Porém, não são apenas os diamantes saqueados de ex-colônias que nos permitem enxergar a herança imperialista britânica, e um desses casos envolve Índia e Paquistão. Por muito tempo, o local onde se situam os dois países foi um dos principais territórios coloniais ingleses, no qual hindus e muçulmanos chamaram atenção após se unirem contra as autoridades imperialistas num episódio ocorrido em 1857, conhecido como Revolta dos Sipaios. Visando evitar problemas administrativos na região, os ingleses utilizaram a tática de “dividir para conquistar”, oferecendo diversos benefícios para grupos hindus enquanto buscavam marginalizar os muçulmanos, tidos pelas autoridades britânicas como mais propensos a desafiar o seu domínio.

Com isso, surgiram hostilidades entre os dois grupos nativos, o que evitava que eles se unissem contra a administração estrangeira.
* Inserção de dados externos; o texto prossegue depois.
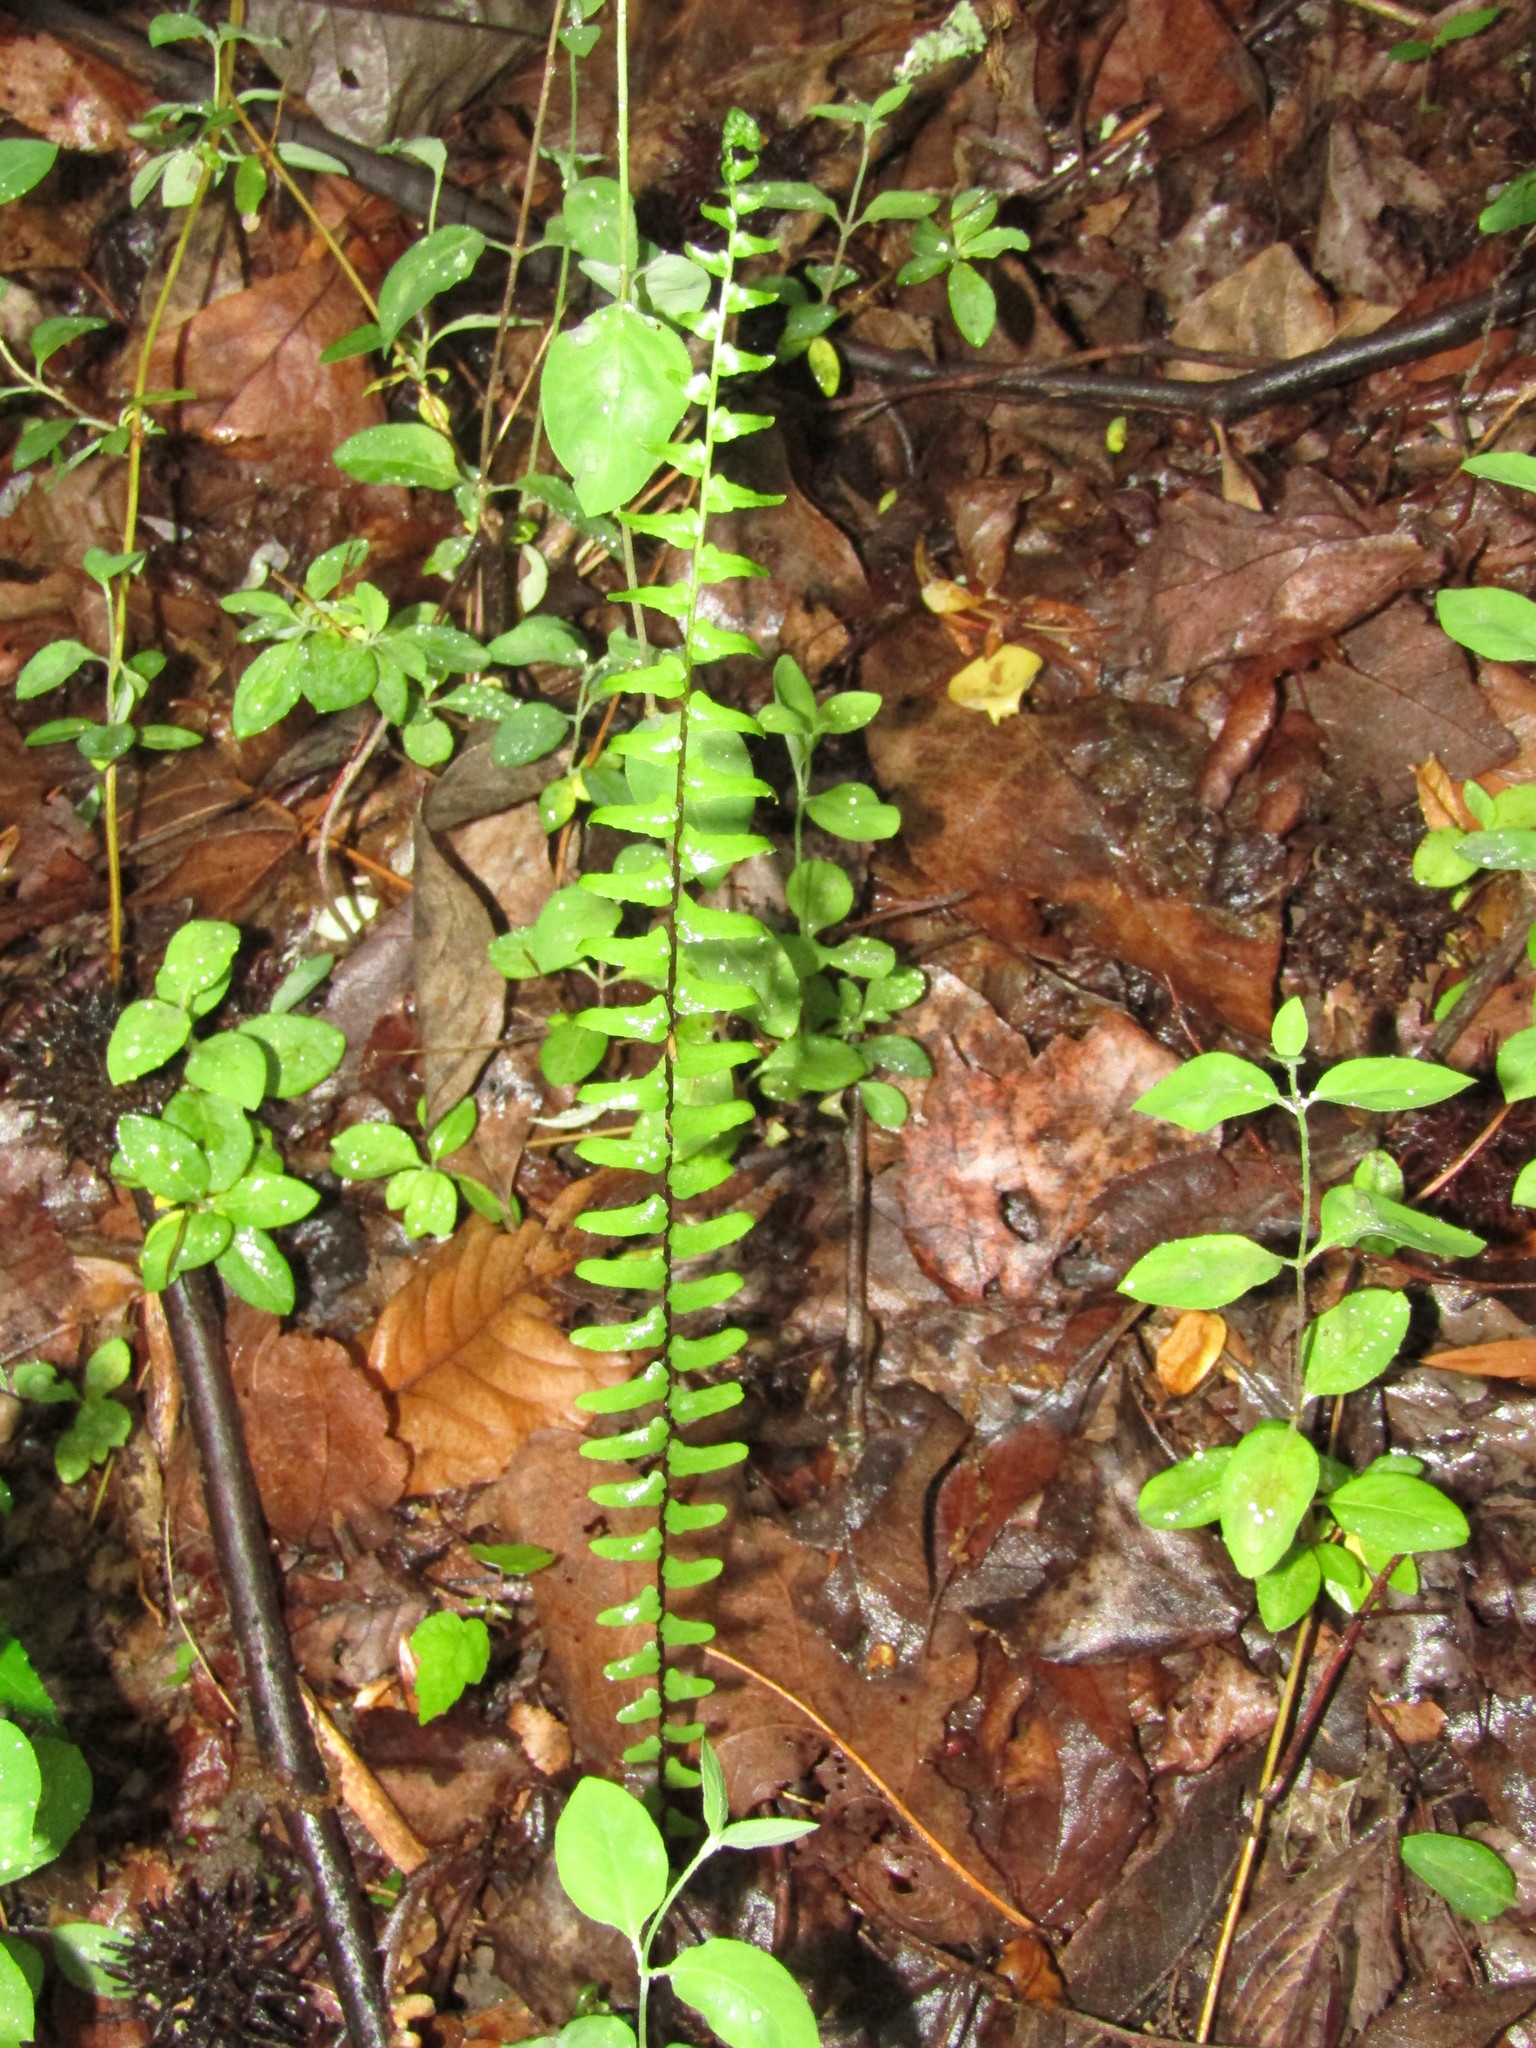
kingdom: Plantae
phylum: Tracheophyta
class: Polypodiopsida
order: Polypodiales
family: Aspleniaceae
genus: Asplenium
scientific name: Asplenium platyneuron
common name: Ebony spleenwort
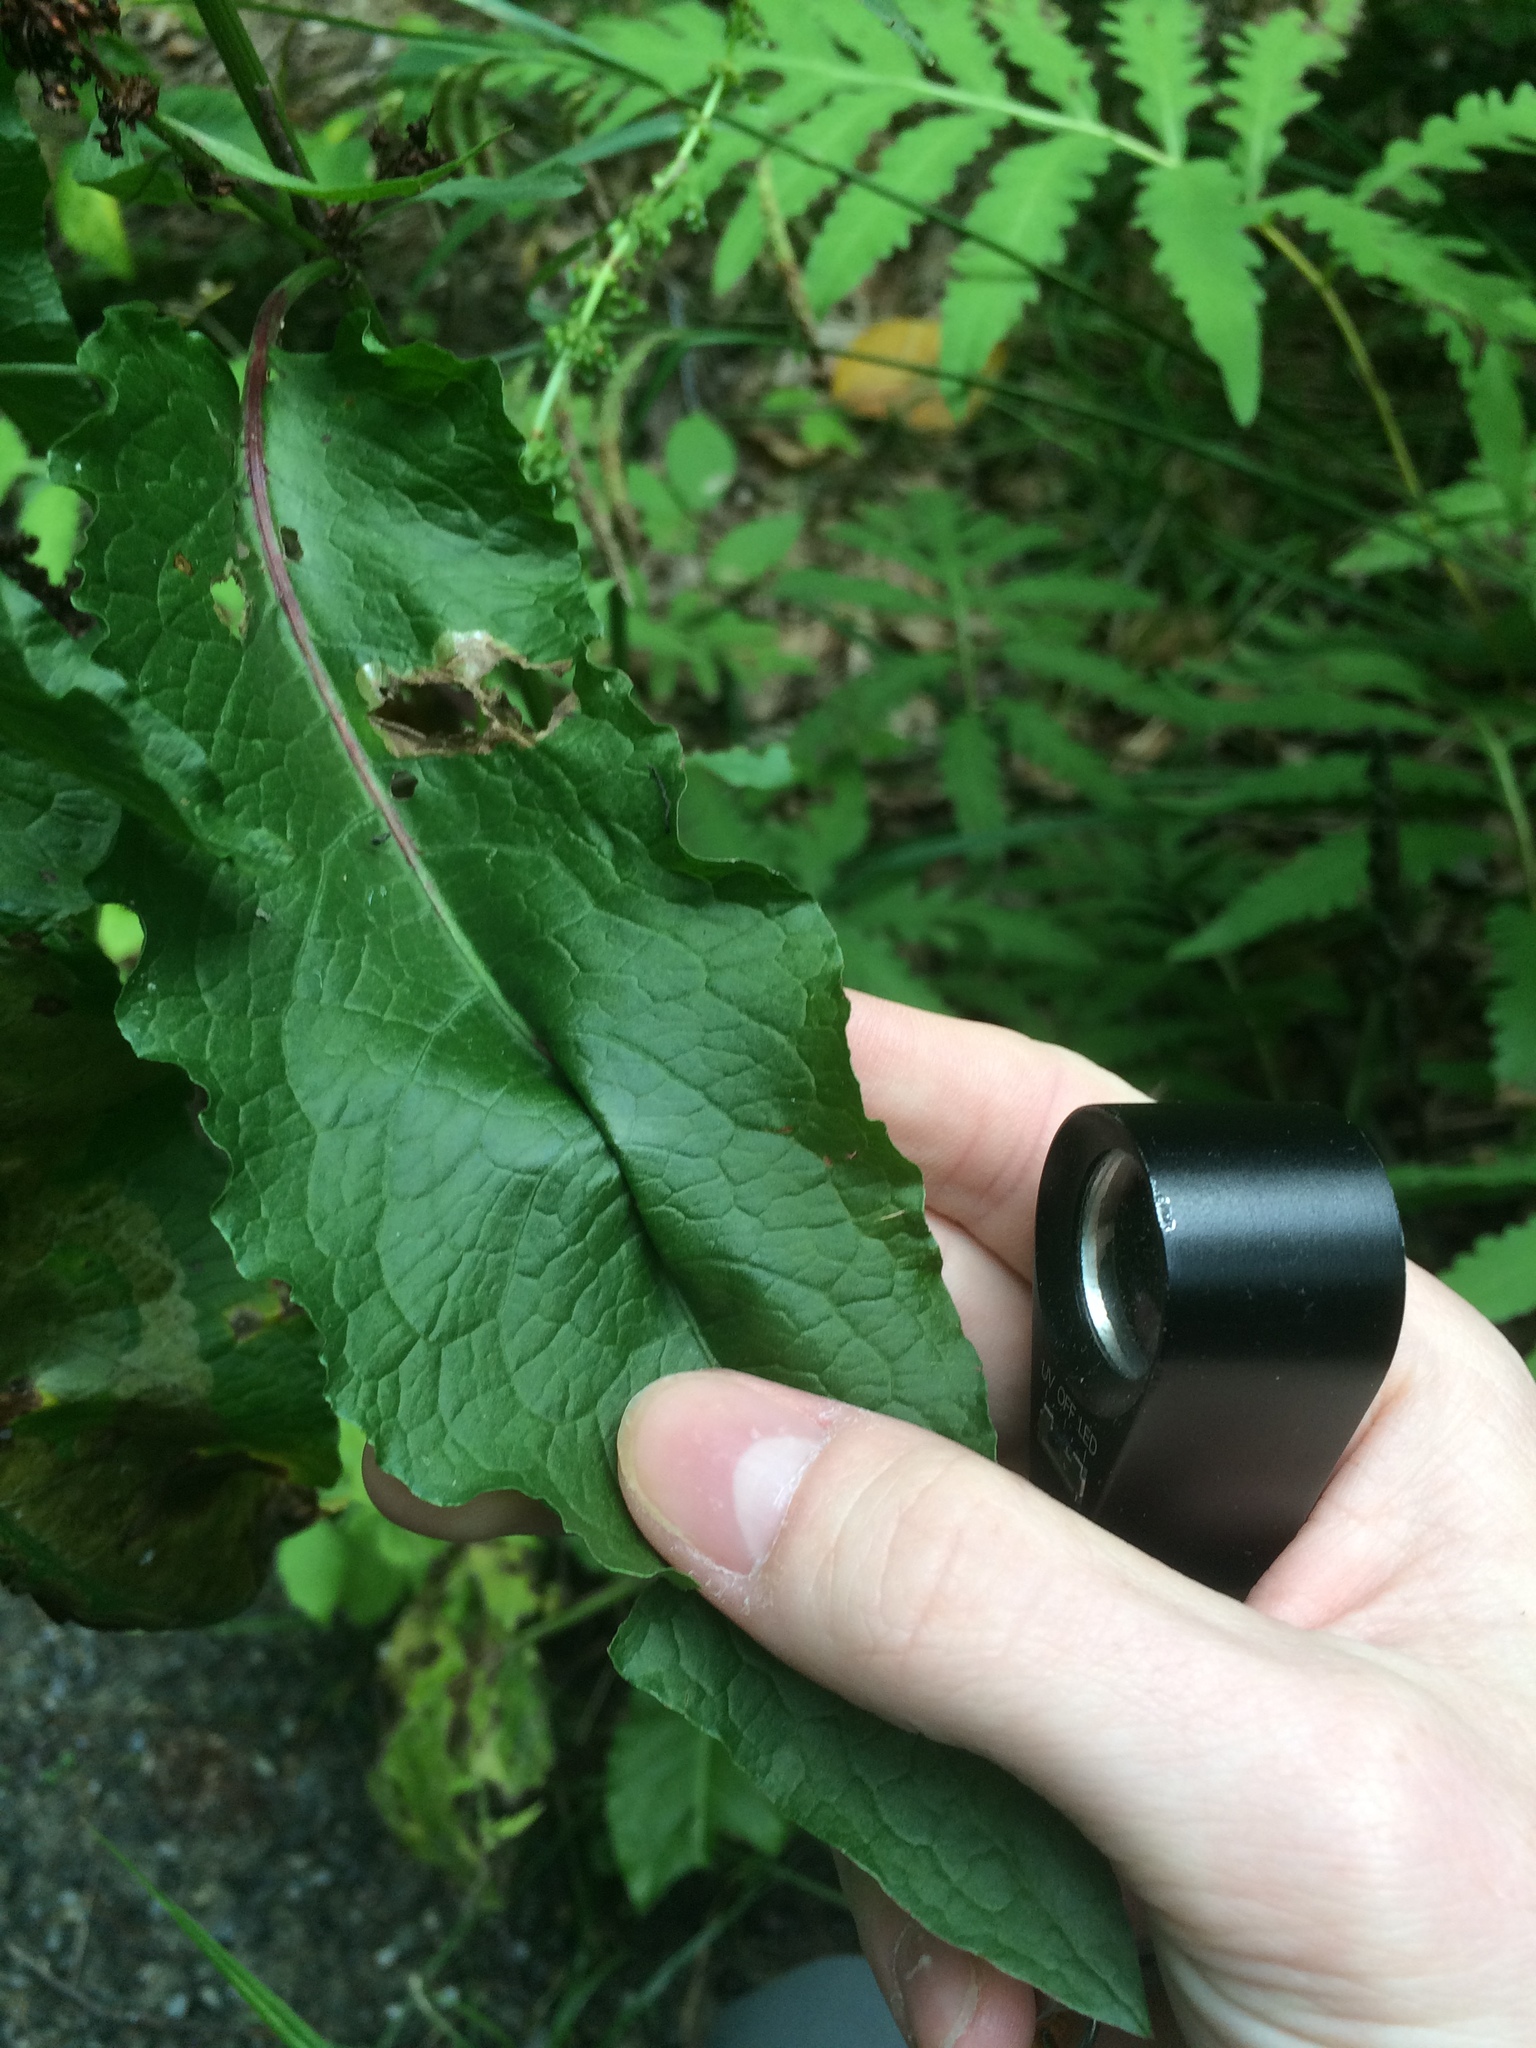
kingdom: Plantae
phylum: Tracheophyta
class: Magnoliopsida
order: Caryophyllales
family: Polygonaceae
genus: Rumex
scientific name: Rumex obtusifolius
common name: Bitter dock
Tais rivalidades arrefeceram apenas no período localizado no entorno das duas Grandes Guerras Mundiais, quando se fortaleceram os questionamentos sobre a dominação imperialista na região, tanto por parte do Congresso Nacional Indiano, partido que representava os hindus, quanto pela Liga Muçulmana da Índia, partido ligado a demandas de grupos islâmicos. Assim, a pauta da independência aproximou os dois lados, mesmo que temporariamente.

Nesse período, o domínio britânico na região se tornou cada vez mais insustentável, deixando evidente que a independência estava próxima. Nesse processo, o Congresso Nacional Indiano ganhou cada vez mais espaço, chegando a almejar se tornar um partido único nacional, representando hindus e islâmicos. Isso reacendeu a rixa, assustando os muçulmanos, que; temendo repressões num Estado predominantemente hindu; romperam com o Congresso Nacional Indiano e passaram a defender um projeto separatista.

A independência em relação ao domínio britânico veio em 1947, num processo de transição de poder tido como pacífico, já que o último governador inglês se retirou sem grandes conflitos. No entanto, em seu último ato, ele assinou a independência da região e a separou no que hoje seria a Índia, destinada aos hindus, e Paquistão, destinado aos muçulmanos. Logo após a separação, houve uma onda de violência responsável pela morte e desalojamento de milhões de pessoas nos dois novos países. 

Assim, apesar de “pacífico”, esse processo de independência emergiu dentro de um contexto de conflitos entre hindus e muçulmanos, com as cicatrizes da política de divisão usada pelos ingleses ainda sendo notórias na contemporaneidade. A hostilidade hindu-muçulmana prevalece, fomentando disputas territoriais e fazendo com que, em alguns pontos, da Índia os muçulmanos sejam marginalizados, enquanto os hindus sofrem discriminação no Paquistão. De ambos os lados, tais atos de perseguição, e por vezes violência, provocam um processo contínuo de migração, seja de hindus para a Índia ou de muçulmanos para o Paquistão, o que intensifica ainda mais a cisão e os conflitos entre os dois grupos.

Em suma, o caso dos problemas herdados da administração colonial britânica no subcontinente indiano serve como mais um exemplo das heranças nocivas deixadas nas regiões exploradas pelo imperialismo. Esse é apenas um dentre diversos outros exemplos que podem ser encontrados na Ásia e na África, no qual complexos conflitos contemporâneos encontram suas raízes em intervenções imperialistas ocorridas entre os séculos XIX e XX.